Like running, rowing was a means of survival long before it was a sport. The Greeks rowed, the Phoenicians rowed, and the Vikings rowed, as a means of transportation and as the primary method of maneuvering during war on the seas. Viking ships from one thousand years ago have been unearthed (they were used in burials) and reconstructed. The typical Viking ship was equipped for 30 oarsmen. A single square sail was used, but only when a tailwind prevailed. So, the legacy of piracy and plundering of the Vikings was made possible, in part, by the speed of attack they could achieve in their rowing ships.

Rowing as a sport was initiated on the River Thames. Professional watermen competed in the Doggett Coat and Badge Race. “Gentlemen” began competing in 1829 with the Oxford-Cambridge race. The Henly Regatta was started in 1839. Competitive rowing crossed the Atlantic and the Yale-Harvard race was introduced on the Charles river (Boston) in 1852. Rowing was the first organized collegiate sport in the United States, complete with its own governing body. Today, collegiate rowing in the U.S. remains independent of the NCAA. International championships were first arranged in 1893, and remain under the direction of the Federation International des Societes d’ Aviron (FISA).

International rowing (and collegiate rowing) competitions are standardized at 2000 meters. United States and international Masters rowing chmpionships are contested over a distance of 1000 meters. At the elite level, 2000 meter races require between 5’20” and 7.5 minutes depending on boat type. Masters age-group championship races are contested over 1000 meters and last between 2’50” and 5 minutes depending on boat type and age of the contestents (age 27 to 80+). Other forms of competitive rowing include “head racing” in time trial fashion over a course of about 5 kilometers, as well as ocean rowing. Ocean rowing competitions range from “around the island” races that are popular in Scandinavia to the “Race across the Atlantic,” a 5000 kilometer race for two person teams initiated in 1997. Rowing among islands and scurries has even formed the basis for row-orienteering competitions.

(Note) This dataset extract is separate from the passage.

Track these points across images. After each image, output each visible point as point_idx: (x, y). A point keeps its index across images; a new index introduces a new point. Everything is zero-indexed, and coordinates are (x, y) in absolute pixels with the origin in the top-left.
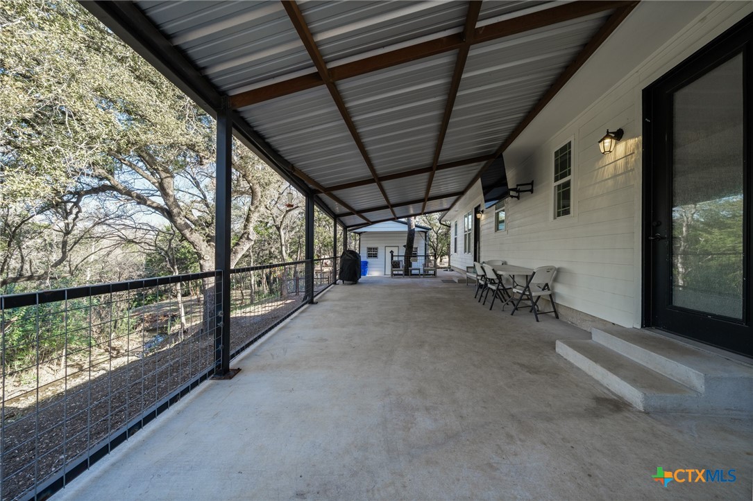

Rowing is divided into distinct disciplines: “sweep” rowing, where each oarsman handles one oar, and “sculling”, where he uses two smaller oars. Sweep-oared races are contested in 2, 4, and 8 person boats. Sculling races are contested in single, double and four man shells. Steering in sweep oared boats is accomplished with the use of a movable rudder handled by either a coxwain (coxed events), or the rower in bow or stroke seat using a foot-controlled rudder. One and two man sculling shells are steered by changing pressure on the right or left oar. The four person sculling shell is typically controlled with a foot rudder operated by the person rowing in bow (with a contribution from oar pressure changes by the crew only when the bowman screws up!). International rowing is contested in two weight categories for men and women, lightweight and open. Lightweight oarsman are restricted to a body weight of 72.5 kg (men) and 59kg (women). The average weight of the open class (heavyweight) in international competition is about 92 kg (200 lbs) and 79 kg (173 lbs) respectively.